Muslin vs Vanilla Latte in Real Spaces
2 real rooms side by side. Muslin and Vanilla Latte are close enough that the difference can be hard to judge from a chip alone — these photos show how each reads at scale, across different spaces and lighting conditions.
Living Room
A living room wall sees more varied light than almost any other surface in the house, which makes the choice between these two more nuanced than a chip suggests. Vanilla Latte reads slightly lighter here — a subtle but real difference in how open the space feels.
Bathroom
Small bathrooms intensify color. A shade that seems quiet in a larger room can feel immersive when you're surrounded by it on four walls. Vanilla Latte has the edge in reflectance, which shows as a quiet sense of added space rather than an obvious contrast.
Color Details
Muslin vs Vanilla Latte Simulated Comparison
5 simulated room previews — drag the slider on each to see Muslin on one side and Vanilla Latte on the other.

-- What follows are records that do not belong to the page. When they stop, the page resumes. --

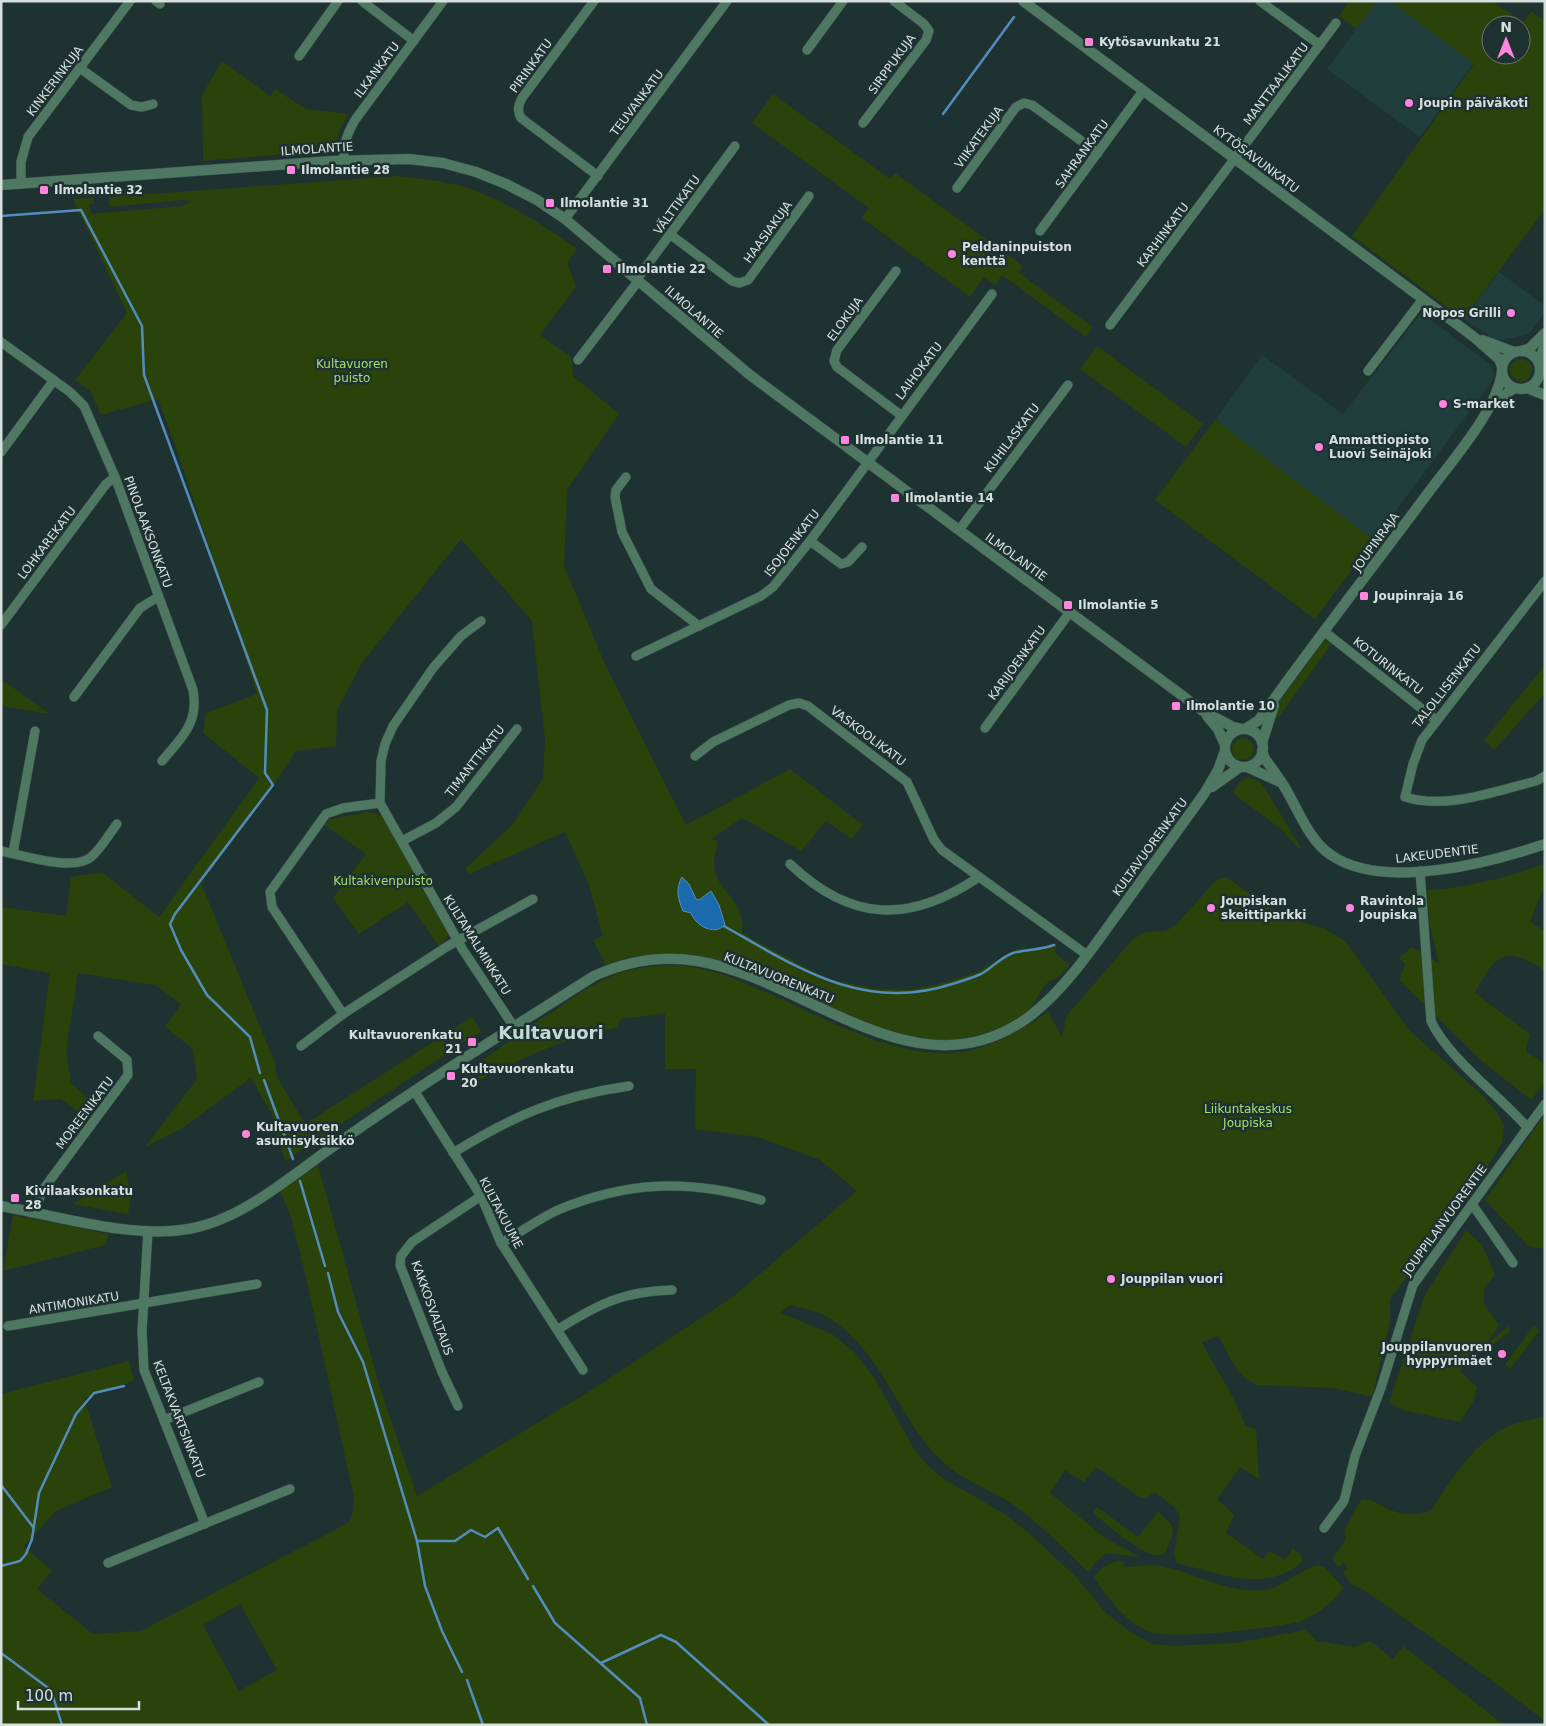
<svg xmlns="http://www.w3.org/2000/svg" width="1546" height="1726" viewBox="0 0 1546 1726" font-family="'DejaVu Sans',sans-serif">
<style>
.built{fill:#203e3c}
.green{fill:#2a430b;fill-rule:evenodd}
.water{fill:#1b6aae;stroke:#538dbd}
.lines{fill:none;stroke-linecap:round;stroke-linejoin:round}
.stream{stroke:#538dbd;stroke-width:2.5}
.minor-casing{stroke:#3b4e4d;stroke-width:10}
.tertiary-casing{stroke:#3b4e4d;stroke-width:11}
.minor{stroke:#4e7862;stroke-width:9}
.tertiary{stroke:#4e7862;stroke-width:10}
.poi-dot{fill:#ff85de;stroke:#1e3231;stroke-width:2}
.labels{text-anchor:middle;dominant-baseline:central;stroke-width:5;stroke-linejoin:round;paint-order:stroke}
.poi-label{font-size:12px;font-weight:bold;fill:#d5e0df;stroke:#1e3231;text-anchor:start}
.street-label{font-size:12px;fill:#d5e0df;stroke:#1e3231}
.park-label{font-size:12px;fill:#a6df6a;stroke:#1e3231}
.district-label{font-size:18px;font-weight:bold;fill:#c2dad7;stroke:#1e3231}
</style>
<rect width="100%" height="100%" fill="#1e3231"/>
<g class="built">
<path d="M1377,1h13l84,62 -54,74 -93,-68z"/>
<path d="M1499,272l46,34v6l-16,22 -31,7 -35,-22z"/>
<path d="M1421,313l70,52 3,8 -2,8 -118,159 -159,-120 47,-65 81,59z"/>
</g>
<g class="green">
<path d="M1349,1h28l-21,28 -17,-13z"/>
<path d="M1390,1h102l31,21 8,-11 14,10v188l-82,110 -111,-83 122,-172zM1491,25h30v30h-30z"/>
<path d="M222,61l48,35 5,-7 31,20 43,5 -8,13 -7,23 -131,11 -1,-66z"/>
<path d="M773,94l117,85 5,-6 128,93 -4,7 74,54 -7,10 -84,-62 -7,10 -11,-8 -14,20 -108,-79 7,-10 -117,-85z"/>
<path d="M398,176c25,3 52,5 75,14 38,14 71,36 104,59l-10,14 9,24 -36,48 32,23 1,18 46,38 -52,76 -3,76 40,96 82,163 104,-56 73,56 -11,14 -26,-18 -25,30 -59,-33 -31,21 7,2c-1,7 -4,15 -4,23 0,26 33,36 28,69l85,46 50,10 32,1 38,-8 32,-11 38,-22 22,-1 18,-5 -2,10 15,12c-4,3 -9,10 -13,13 -4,2 -7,2 -10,5 -10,11 -12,24 -25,32 -111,74 -213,-38 -320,-59 -33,-7 -65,-2 -96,9l-13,-25 10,-4 -15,-54 -23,-50 -96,42 -3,-6 46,-43 31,-46 2,-41 -13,-117 -71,-82 -100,125 -24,46 -1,36 -40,5 -23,35 -72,97 74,180 2,14 28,47 167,-107 9,14 -196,130 -13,-47 -21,-36 -67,49 -39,20 52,-68 -4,-30 -28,-22 16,-23 -26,-19 -77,-12 -12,77 5,33 25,23 -10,11 -25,-18 -28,2 17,-128 -49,-9v-57l65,9 5,-39 31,-5 57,45 100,-139 -56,-45 3,-20 51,-19 -77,-235 -22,-60 -57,16 -11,-24 -15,-11 52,-67 -54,-114 20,-1 1,6h-5l2,10 91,-8 10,-5 -8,-1 -74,7 -1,-10z"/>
<path d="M1097,346l106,78 -17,23 -106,-78z"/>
<circle cx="1521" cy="370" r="11"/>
<path d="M1215,420l159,120 -59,79 -160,-119z"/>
<path d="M1324,641l8,2 -51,71 -10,8 9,-21z"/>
<path d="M1545,665v28l-51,57 -10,-10z"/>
<path d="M1,679l49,35 -49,-8z"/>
<circle cx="1243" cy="749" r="11"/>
<path d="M1248,777l12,5 6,8 35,58 -2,1 -18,-20 -46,-34 -2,-4 8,-10z"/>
<path d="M368,812l13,3 64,113 4,7 -10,11 -31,-44 -49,32 -26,-36 33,-44 -41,-29 5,-6z"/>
<path d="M1545,864v27h-3l-12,31 15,9v40c-40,-26 -49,-18 -70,22l55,41 -4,17 19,13v18l-14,18 -48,-38 -84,-82 6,-16 -6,-6 13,-11 27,16 -10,-41 -2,-32c41,-2 79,-13 118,-26z"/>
<path d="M1226,877l42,30 24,13 32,8 21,13 64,89 73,65 16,19 6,12 -2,17 -31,49 -81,107v23l-18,75 -39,-9 -76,-3 -11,-6 -9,-9 -19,-34 -16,6c13,28 34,54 43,84l11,3 3,50 -19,-12 -23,32 17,16 -8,18 37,26 6,-8 16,9 8,-12 9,9v5c-36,32 -84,11 -125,1l-3,-8 6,-39 -5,-8 -20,-16 -10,7 -7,-3 -42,-29 -12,15 -19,-12 -15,23 54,44 36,20 -34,-4 -11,10 -7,9c-25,-24 -50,-51 -79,-70 -21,-14 -47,-22 -65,-39 -47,-44 -61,-113 -118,-147 -10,-6 -24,-8 -36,-11l-10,8 52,21 23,19 20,26 39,70 14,17 16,13 61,35 26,21 45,42 30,36 23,18 23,13 20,2 63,-3 70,-13 12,11 38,6 15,-6 23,18 10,-13 101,79h-1503v-331l128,-33 5,20 -50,17 28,89 -56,24 -32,35 28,25 -15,18 56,45 48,-3 207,-108 5,-11 1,-15 -50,-228 -13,-52 -11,-26 38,-26 61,220 38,111 173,-105 144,-95 123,-105 -37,-31 -62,-23 -63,-8 1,-60h-31v-56l-44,6 -4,9c-53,9 -98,32 -145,56l-7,-12c31,-22 61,-43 93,-64 24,-16 48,-34 77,-39 22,-4 46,-6 68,0 85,20 194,110 282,77 23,-8 43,-20 63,-34l14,25 5,-22 66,-76 13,-7 19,-1 11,-6 40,-45zM240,1604l37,66 -38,21 -36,-66z"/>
<path d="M1545,1114v135l-17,-3 -43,-46z"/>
<path d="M126,1171l5,26 -3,17 -55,-10z"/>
<path d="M13,1215l96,19 -4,11 -102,26z"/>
<path d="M1466,1230l16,15 13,30 -11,13v16l15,21 -13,20 22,-19 3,4 -24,20 -3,-3 -24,24 17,16 -3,13 -14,22 -54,-11 -17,-8 36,-108z"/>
<path d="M1534,1325l6,5 -30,39 -5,-4z"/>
<path d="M1545,1416v305l-59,-45 -122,-86 -12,-5 -9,-12 4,-6 -3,-4 -6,4 -6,-8 14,-20 -2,-9c7,-11 10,-21 18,-31 14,1 15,5 26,10 15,7 28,6 43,2 17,-27 43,-68 72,-82 12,-7 29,-9 42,-13z"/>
<path d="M1097,1507l41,30 20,-25c22,17 15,18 7,42 -17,9 -58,-30 -72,-41z"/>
<path d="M1120,1561l3,1 2,5c11,0 24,-3 35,-1 34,6 68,28 104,24 20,-2 35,-21 54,-25l7,3 18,19c-4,12 -31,31 -44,35 -26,6 -127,18 -149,10 -24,-9 -41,-33 -55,-53v-4c8,-8 14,-13 25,-14z"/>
</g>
<path class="water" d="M682,877l7,7 7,15 3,1 12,-9 8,14 6,20c-11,11 -29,1 -34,-12l-8,-2c-5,-12 -8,-22 -1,-34z"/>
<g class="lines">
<g class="stream">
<path d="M943,114l71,-97"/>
<path d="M1,216l80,-6 61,116 2,49 123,335 -2,63 8,12 -98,129 -5,10 11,26 26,45 43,42 10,36"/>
<path d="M724,926c74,42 140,87 228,58 10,-3 20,-6 29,-10 11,-6 20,-17 32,-21 14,-4 28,-3 41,-8"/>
<path d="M264,1080l29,79"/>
<path d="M300,1181l25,85"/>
<path d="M328,1273l10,39 25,50 54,179 8,45 17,45 20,41"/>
<path d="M1,1485l32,42"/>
<path d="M417,1541h38l16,-11 14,7 13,-9 30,51"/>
<path d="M1,1566l19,-5 6,-7 6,-15 7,-46 37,-79 18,-21 30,-7"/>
<path d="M533,1586l22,37 85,75 7,27"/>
<path d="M1,1653l50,37 11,35"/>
<path d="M601,1663l60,-28 15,7 93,83"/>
<path d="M467,1680l16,45"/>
</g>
<g class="minor-casing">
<g id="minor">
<path d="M156,1l4,3"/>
<path d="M362,1l52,40"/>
<path d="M594,1l-72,97c-4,8 -5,13 -1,20l77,58"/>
<path d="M1260,1l60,44"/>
<path d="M807,50l36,-49"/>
<path d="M299,56l39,-55"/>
<path d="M81,69l50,36 11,2 11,-3"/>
<path d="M863,123l63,-83 3,-9 -5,-7 -30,-23"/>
<path d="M344,160c-1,-16 3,-26 11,-40l88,-119"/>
<path d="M21,184v-22l7,-25 102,-136"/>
<path d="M957,188l59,-81 8,-4 8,2 66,48"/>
<path d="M565,219l162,-218"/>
<path d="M1040,231l103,-140"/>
<path d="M671,235l61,46 7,2 9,-3 61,-84"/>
<path d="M896,271l-59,79 -3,11 3,6 65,49"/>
<path d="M637,279l98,-133"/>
<path d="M1110,325l226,-302"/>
<path d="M1,342l69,50 14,14 31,71 78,213c6,33 -11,47 -31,71"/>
<path d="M578,360l61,-80"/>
<path d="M1368,371l55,-72"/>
<path d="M1,452l53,-72"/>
<path d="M626,477l-10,13 -1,7 7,35 29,57 48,37"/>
<path d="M959,530l109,-145"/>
<path d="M810,541l31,23 7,-2 14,-15"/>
<path d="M1545,581l-123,159 -9,24 -8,33c42,13 90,-6 131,-16l9,-5"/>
<path d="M481,621l-20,15 -28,32 -40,58 -8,18 -4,17 -1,42 83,147 51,77"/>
<path d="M1,625l105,-141 9,-7"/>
<path d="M1325,632l111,88"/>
<path d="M636,656l125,-60 12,-9 37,-46 182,-247"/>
<path d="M74,697l66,-89 18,-11"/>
<path d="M985,728l85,-116"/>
<path d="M695,756l18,-14 76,-37 10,-2 9,3 99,76 27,58 8,10 145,105"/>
<path d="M402,841l34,-18 20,-16 61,-78"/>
<path d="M1,851c21,4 73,21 90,6 10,-8 18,-23 26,-33"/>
<path d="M13,853l22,-122"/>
<path d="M790,864c61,58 119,60 189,13"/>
<path d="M1420,871l11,150c17,37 69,75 97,107"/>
<path d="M343,1014l-71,-107 -2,-15 56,-78 17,-6 37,-5"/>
<path d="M301,1046l42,-32 105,-68 85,-47"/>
<path d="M415,1092l66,104 20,47 82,127"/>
<path d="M453,1153c60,-37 105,-57 176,-67"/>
<path d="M1472,1204l41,59"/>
<path d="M35,1212l7,-21 86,-116 -1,-15 -29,-24"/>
<path d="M148,1231l-6,100 2,39 61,154"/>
<path d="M501,1243c19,-10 37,-24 57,-33 69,-29 132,-31 203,-10"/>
<path d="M8,1326l249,-42"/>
<path d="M557,1330c41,-26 67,-39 115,-40"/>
<path d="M458,1406l-16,-34 -42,-107 1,-9 11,-14 69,-46"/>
<path d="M164,1420l95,-38"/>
<path d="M1324,1528l20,-27 11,-45 26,-68 32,-103 132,-181"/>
<path d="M108,1563l182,-74"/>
</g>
</g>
<g class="tertiary-casing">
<g id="tertiary">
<path d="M1023,1l451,336 25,22 3,7"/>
<path d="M1,185l331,-24 77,-2 34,4 33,9 30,12 31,16 28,19 185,156 453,336 30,16 9,2"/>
<path d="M1482,340l32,12"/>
<circle cx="1521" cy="370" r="19"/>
<path d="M1522,351l8,-3 15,-15"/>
<path d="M1539,363l6,-20"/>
<path d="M1527,388l18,7"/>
<path d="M1492,405l22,-17"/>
<path d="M1207,716l11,13 7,16"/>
<path d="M1245,729l14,-9c54,-76 111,-149 166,-223 24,-33 73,-87 77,-126"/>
<circle cx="1244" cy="748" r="19"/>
<path d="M1262,743l12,-38"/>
<path d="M1262,751l3,8c6,8 12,16 17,24 15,23 26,57 49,72 52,36 158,8 214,-11"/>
<path d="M1247,767l33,15"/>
<path d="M1212,787l28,-20"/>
<path d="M1,1206c57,10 131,33 187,23 56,-9 107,-57 153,-88 82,-58 168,-111 253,-165 33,-15 67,-21 103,-15 109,17 221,139 333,55 35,-27 62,-67 88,-103 28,-39 57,-79 86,-119l14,-24 7,-19"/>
</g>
</g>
<use href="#minor" class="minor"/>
<use href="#tertiary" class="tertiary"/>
</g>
<g class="poi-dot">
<rect x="1084" y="37" width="10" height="10" rx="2.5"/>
<circle cx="1409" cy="103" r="5"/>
<rect x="286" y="165" width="10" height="10" rx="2.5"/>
<rect x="39" y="185" width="10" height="10" rx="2.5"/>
<rect x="545" y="198" width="10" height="10" rx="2.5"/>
<circle cx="952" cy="254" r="5"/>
<rect x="602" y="264" width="10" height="10" rx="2.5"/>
<circle cx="1511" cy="313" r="5"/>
<circle cx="1443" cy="404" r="5"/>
<rect x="840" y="435" width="10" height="10" rx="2.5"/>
<circle cx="1319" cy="447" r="5"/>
<rect x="890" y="493" width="10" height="10" rx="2.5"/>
<rect x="1359" y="591" width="10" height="10" rx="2.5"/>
<rect x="1063" y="600" width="10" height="10" rx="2.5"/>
<rect x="1171" y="701" width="10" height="10" rx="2.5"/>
<circle cx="1211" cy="908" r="5"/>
<circle cx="1350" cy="908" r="5"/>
<rect x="467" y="1037" width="10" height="10" rx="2.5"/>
<rect x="446" y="1071" width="10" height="10" rx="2.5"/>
<circle cx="246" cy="1134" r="5"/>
<rect x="10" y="1193" width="10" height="10" rx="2.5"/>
<circle cx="1111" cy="1279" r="5"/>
<circle cx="1502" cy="1354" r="5"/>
</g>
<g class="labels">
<g class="poi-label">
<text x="1099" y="42">Kytösavunkatu 21</text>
<text x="1419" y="103">Joupin päiväkoti</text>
<text x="301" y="170">Ilmolantie 28</text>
<text x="54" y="190">Ilmolantie 32</text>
<text x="560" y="203">Ilmolantie 31</text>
<text x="962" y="247">Peldaninpuiston<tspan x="962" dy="14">kenttä</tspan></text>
<text x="617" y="269">Ilmolantie 22</text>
<text x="1501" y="313" text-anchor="end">Nopos Grilli</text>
<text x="1453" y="404">S-market</text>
<text x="855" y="440">Ilmolantie 11</text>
<text x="1329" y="440">Ammattiopisto<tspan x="1329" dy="14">Luovi Seinäjoki</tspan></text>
<text x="905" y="498">Ilmolantie 14</text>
<text x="1374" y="596">Joupinraja 16</text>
<text x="1078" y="605">Ilmolantie 5</text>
<text x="1186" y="706">Ilmolantie 10</text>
<text x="1221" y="901">Joupiskan<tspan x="1221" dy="14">skeittiparkki</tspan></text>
<text x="1360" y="901">Ravintola<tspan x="1360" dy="14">Joupiska</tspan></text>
<text x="462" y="1035" text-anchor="end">Kultavuorenkatu<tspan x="462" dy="14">21</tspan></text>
<text x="461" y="1069">Kultavuorenkatu<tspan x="461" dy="14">20</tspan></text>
<text x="256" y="1127">Kultavuoren<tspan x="256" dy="14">asumisyksikkö</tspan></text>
<text x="25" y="1191">Kivilaaksonkatu<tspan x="25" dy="14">28</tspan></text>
<text x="1121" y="1279">Jouppilan vuori</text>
<text x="1492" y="1347" text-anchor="end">Jouppilanvuoren<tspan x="1492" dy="14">hyppyrimäet</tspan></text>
</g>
<g class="street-label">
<text transform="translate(892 64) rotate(-54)">SIRPPUKUJA</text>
<text transform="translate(531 66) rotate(-54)">PIRINKATU</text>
<text transform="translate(377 70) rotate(-53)">ILKANKATU</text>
<text transform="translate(55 81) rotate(-53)">KINKERINKUJA</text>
<text transform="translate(1276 84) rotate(-53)">MANTTAALIKATU</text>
<text transform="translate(637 103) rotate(-53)">TEUVANKATU</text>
<text transform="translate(979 137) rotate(-54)">VIIKATEKUJA</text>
<text transform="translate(317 149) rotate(-4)">ILMOLANTIE</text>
<text transform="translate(1082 154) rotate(-54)">SAHRANKATU</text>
<text transform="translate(1256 159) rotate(37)">KYTÖSAVUNKATU</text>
<text transform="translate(677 205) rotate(-54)">VÄLTTIKATU</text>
<text transform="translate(768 232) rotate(-54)">HAASIAKUJA</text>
<text transform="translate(1163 235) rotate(-53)">KARHINKATU</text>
<text transform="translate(694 312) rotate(41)">ILMOLANTIE</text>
<text transform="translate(845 319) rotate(-54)">ELOKUJA</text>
<text transform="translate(919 371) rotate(-53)">LAIHOKATU</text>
<text transform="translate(1012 438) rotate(-53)">KUHILASKATU</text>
<text transform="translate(148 532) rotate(70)">PINOLAAKSONKATU</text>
<text transform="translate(1376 542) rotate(-54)">JOUPINRAJA</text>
<text transform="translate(47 543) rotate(-53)">LOHKAREKATU</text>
<text transform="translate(792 543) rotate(-52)">ISOJOENKATU</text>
<text transform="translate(1016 557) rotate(36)">ILMOLANTIE</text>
<text transform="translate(1017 663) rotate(-54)">KARIJOENKATU</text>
<text transform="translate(1388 666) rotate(38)">KOTURINKATU</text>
<text transform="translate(1447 686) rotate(-52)">TALOLLISENKATU</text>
<text transform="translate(868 736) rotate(37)">VASKOOLIKATU</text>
<text transform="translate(475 761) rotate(-52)">TIMANTTIKATU</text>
<text transform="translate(1150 847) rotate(-54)">KULTAVUORENKATU</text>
<text transform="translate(1437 854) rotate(-7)">LAKEUDENTIE</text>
<text transform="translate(477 945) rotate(58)">KULTAMALMINKATU</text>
<text transform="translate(779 978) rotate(22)">KULTAVUORENKATU</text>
<text transform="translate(85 1113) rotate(-53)">MOREENIKATU</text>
<text transform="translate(501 1213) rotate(62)">KULTAKUUME</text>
<text transform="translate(1445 1220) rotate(-54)">JOUPPILANVUORENTIE</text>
<text transform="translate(74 1303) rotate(-9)">ANTIMONIKATU</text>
<text transform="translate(432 1308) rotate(70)">KAKKOSVALTAUS</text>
<text transform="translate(179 1419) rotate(69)">KELTAKVARTSINKATU</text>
</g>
<g class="park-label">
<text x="352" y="364">Kultavuoren<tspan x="352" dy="14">puisto</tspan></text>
<text x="383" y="881">Kultakivenpuisto</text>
<text x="1248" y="1109">Liikuntakeskus<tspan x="1248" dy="14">Joupiska</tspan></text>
</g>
<g class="district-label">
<text x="551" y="1032">Kultavuori</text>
</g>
</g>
<rect width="1546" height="1726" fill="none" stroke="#d5e0df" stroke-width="5"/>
<g transform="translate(1506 40)"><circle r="24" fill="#1e3231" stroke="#677877"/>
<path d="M0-4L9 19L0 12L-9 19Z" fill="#ff85de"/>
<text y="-8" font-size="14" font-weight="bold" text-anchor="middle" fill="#d5e0df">N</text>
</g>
<path d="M18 1701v8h121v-8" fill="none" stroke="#d5e0df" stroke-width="2.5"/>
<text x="25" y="1701" font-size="15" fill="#d5e0df" stroke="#1e3231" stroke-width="4" paint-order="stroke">100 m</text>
</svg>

Digital color is approximate. These simulations are generated from the manufacturer's hex values and overlaid on grayscale room photos — your screen's calibration, brightness, and viewing angle all affect how they render. Before committing to either color, test physical samples in your own space under the light you actually live with.
More Muslin comparisons
See how Muslin stacks up against other well-photographed colors across different brands and tones.